Burns Park is a 1700 acre park in North Little Rock, Arkansas. The park features two golf courses, Funland Amusement Park, sports facilities and a camping area.

==History==
About 6,000 acres of land in North Little Rock, Arkansas (at the time called Argenta) were purchased by the United States government between 1900 and 1915. It was used as a training camp for soldiers during World War I called Camp Pike. Fox holes and other remnants of the camp can still be found along the trails and other areas of the park. In 1937, Camp Pike was renamed Camp Robinson and expanded to 48,188 acres during World War II. Camp Robinson was used for basic training and housing prisoners of war. After the war Camp Robinson was declared surplus and the land was divided and sold.
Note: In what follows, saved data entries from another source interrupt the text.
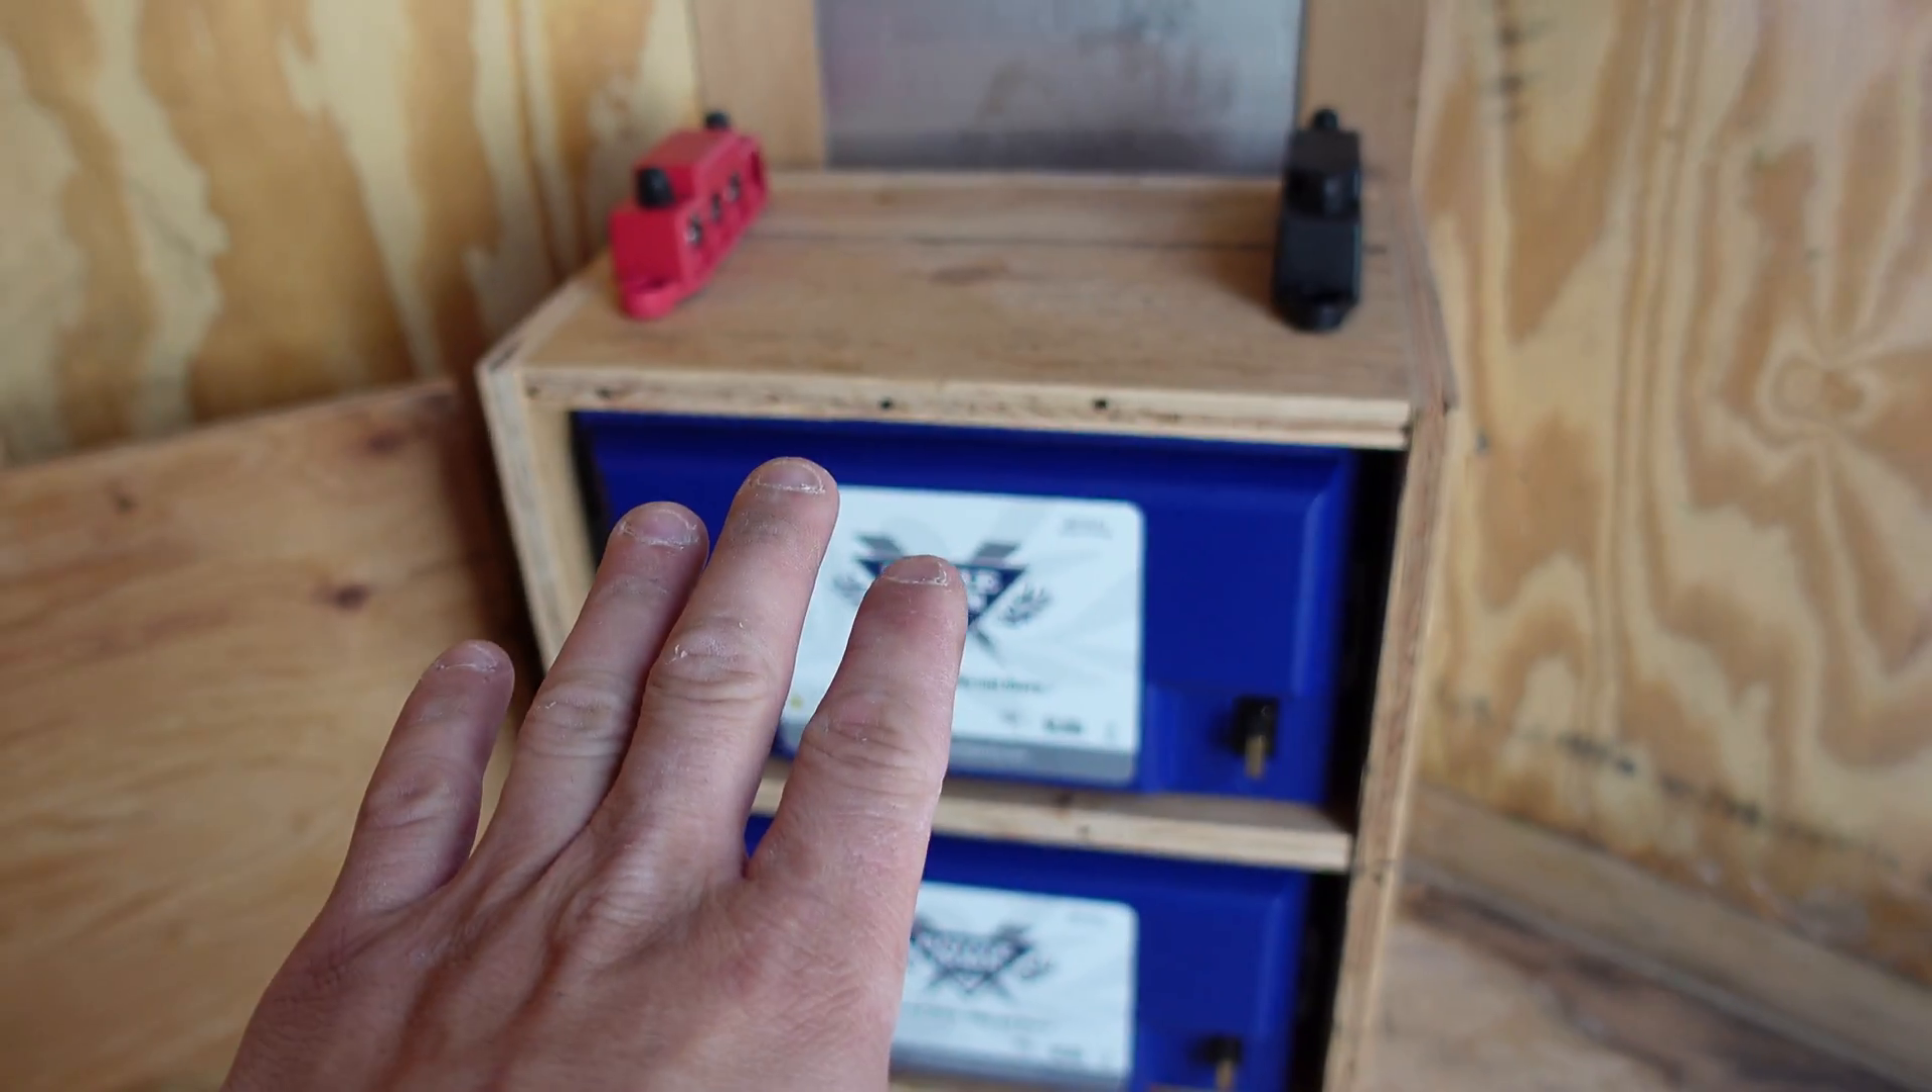All right so we got the box built for the battleborn batteries.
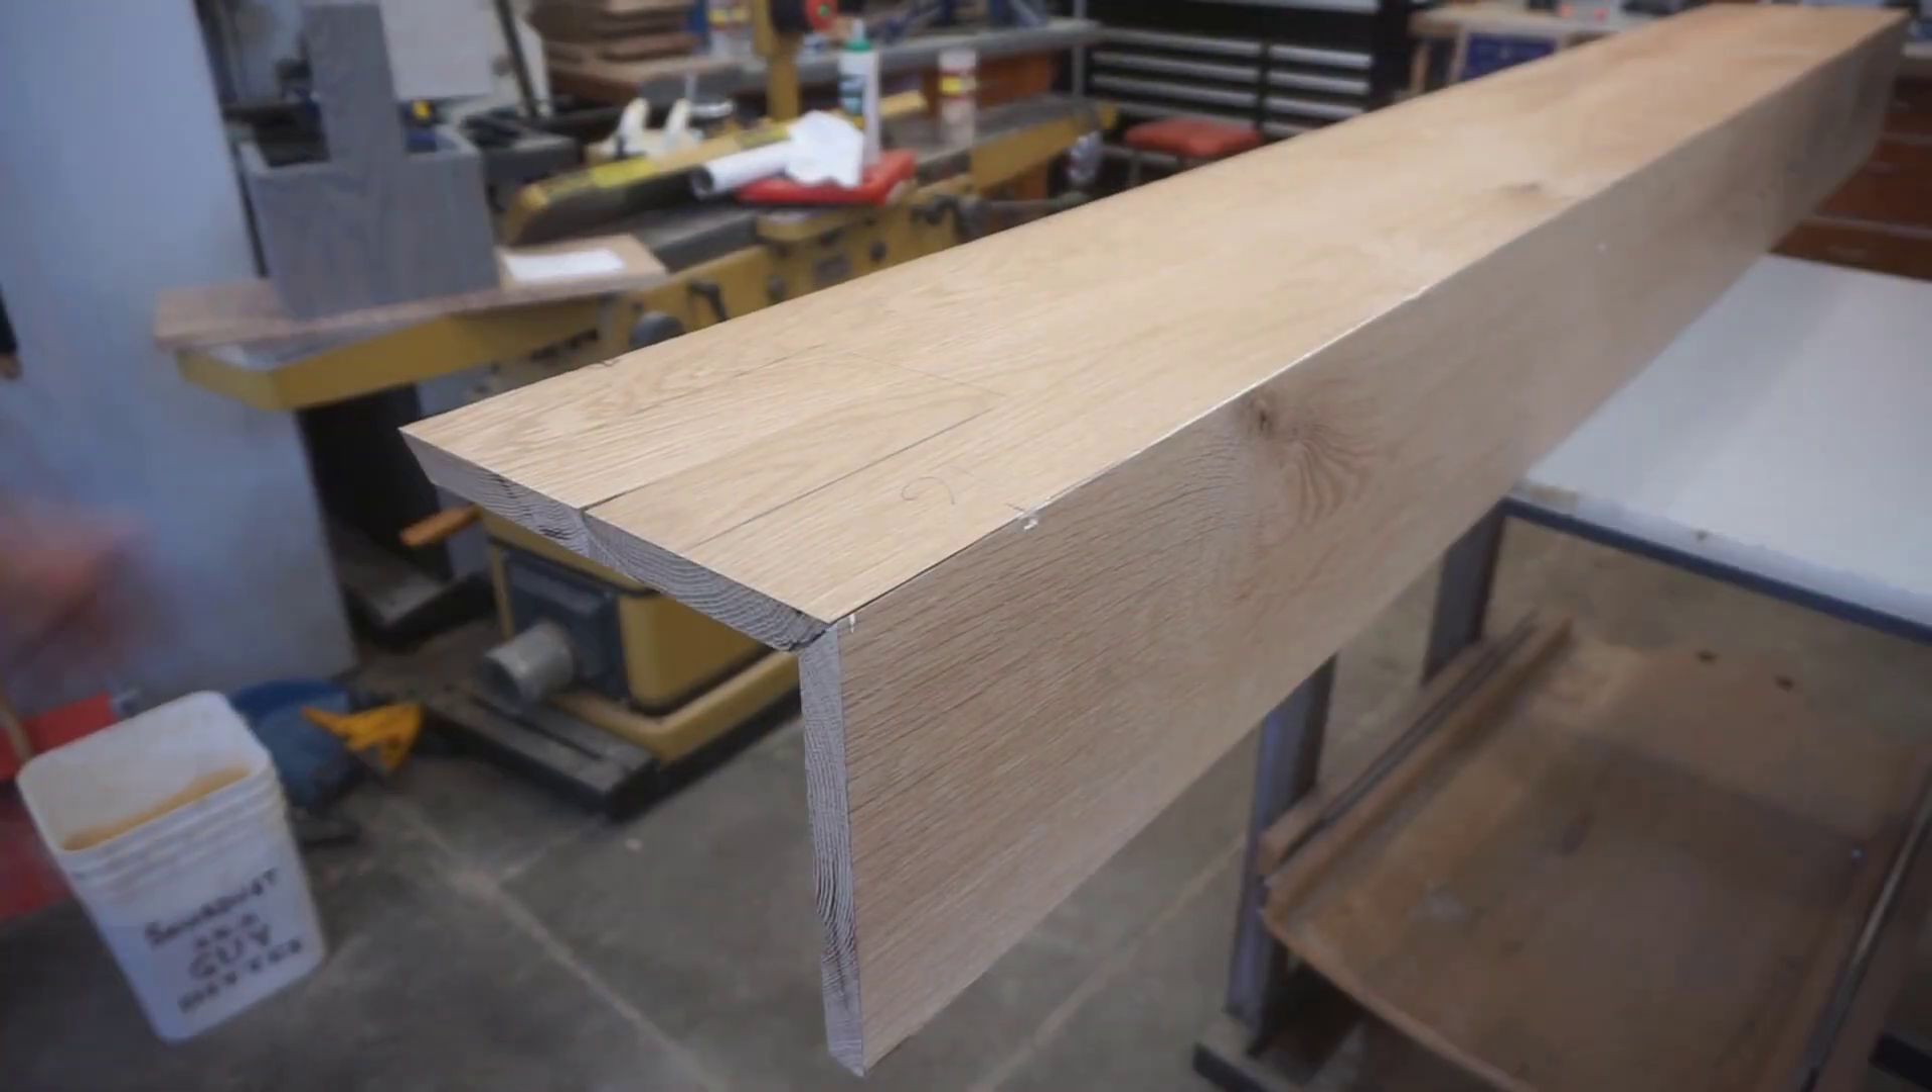A locked miter would be probably pretty tough to do by myself but as it is that miter comes together wonderfully.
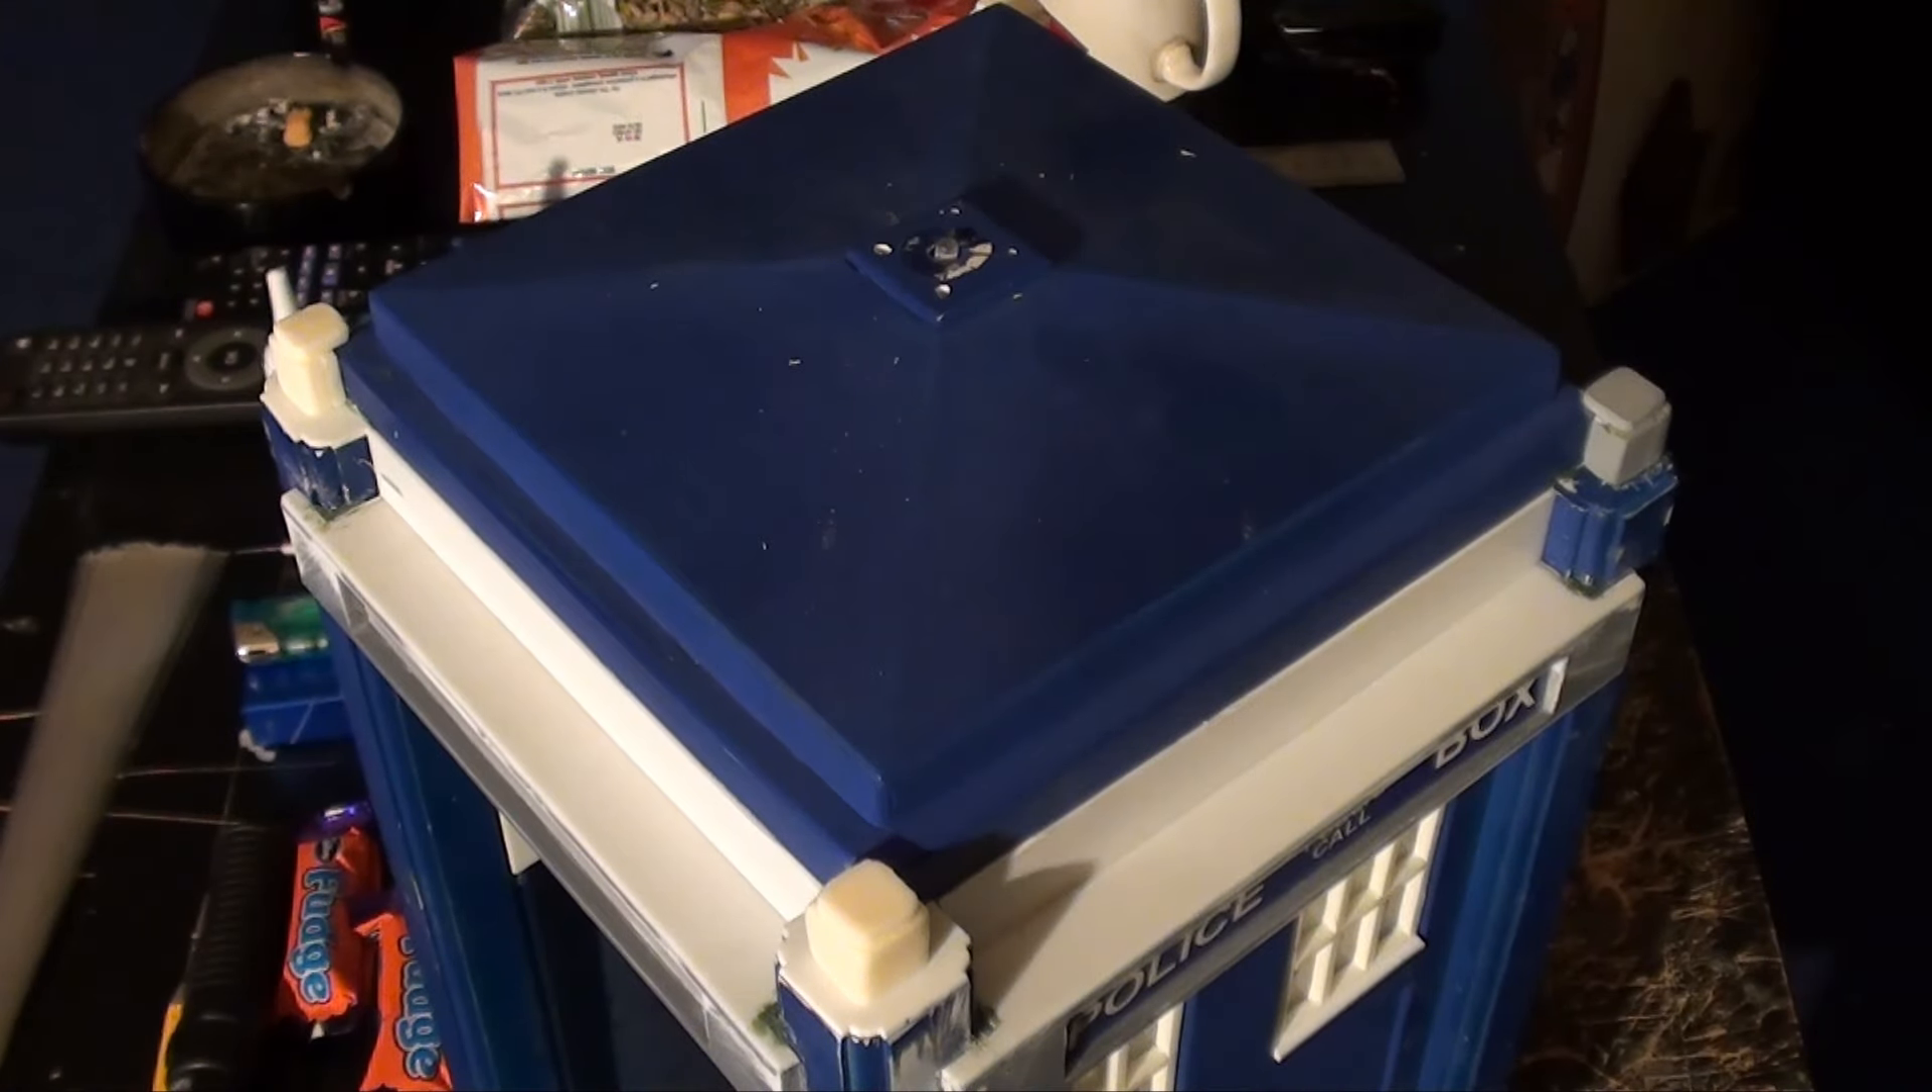I've got the horns cast up for the TARDIS and they are glued in place now.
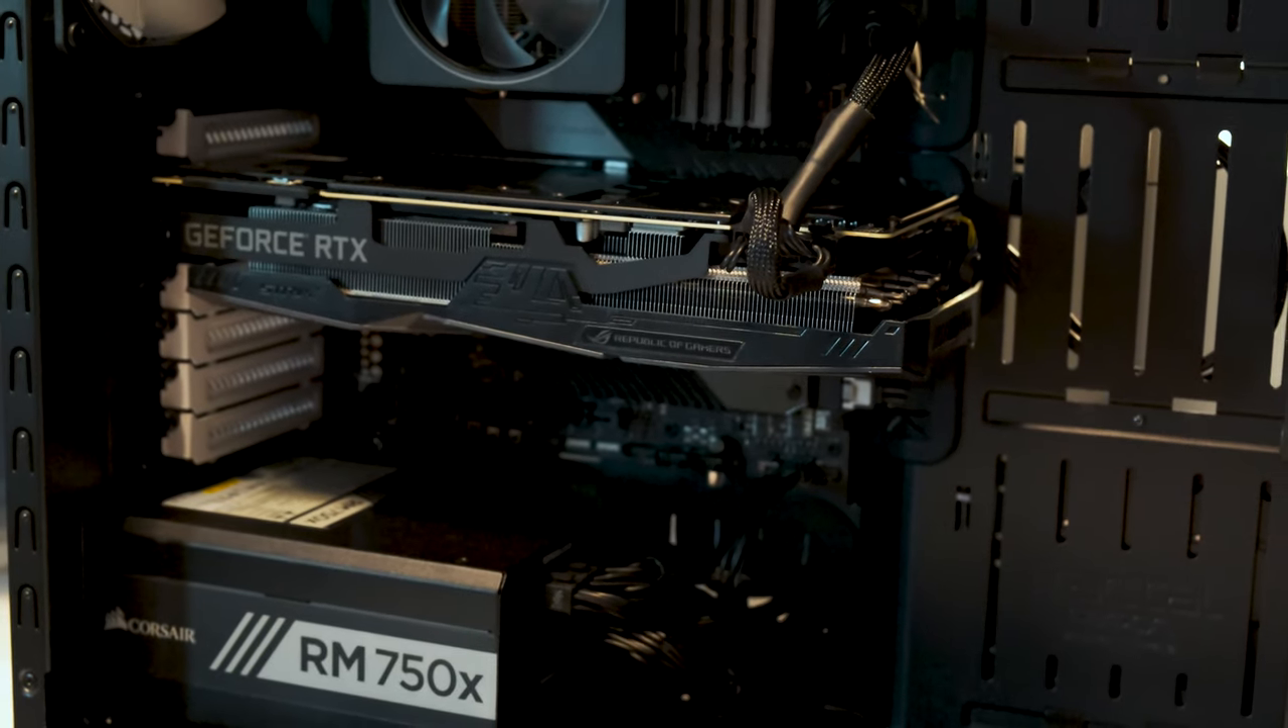So now the GPU is installed inside of the case and you have connected the power.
A local doctor named William Burns started a drive to buy the land and was granted 20,000 dollars to buy the area for a park. He helped build pavilions, roads, trails, and a lake. In 1950, the park was named Burns Park after him.

==Park amenities==

17 Soccer Fields;
Fishing lake;
2 - 1 acre off-leash dog parks;
22 Tennis Courts;
2 - 18 hole golf courses;
2 - 18 hole disc golf courses;
1 - 9 hole disc golf course;
numerous playgrounds, picnic areas, pavilions;
3 outdoor basketball courts;
Softball complex (5 fields);
Youth Baseball complex (7 fields);
RV Camping (52 sites);
Archery Range;
Amusement Park (Funland);
15 miles of natural surface multi-use trails;
6 miles of paved multi-use trails;
Covered Bridge;
Union Pacific Caboose;
World War II Tank;
Old Log Cabin;
Boat launch to the Arkansas River

===Tornado damage===
On March 31, 2023, a tornado formed and moved through the area, causing extensive damage to the park's trees, its baseball field, recently expanded amusement park, and other buildings. It was estimated that the park lost about 10,000 trees from the tornado. Burns Park was closed indefinitely as storm recovery was underway.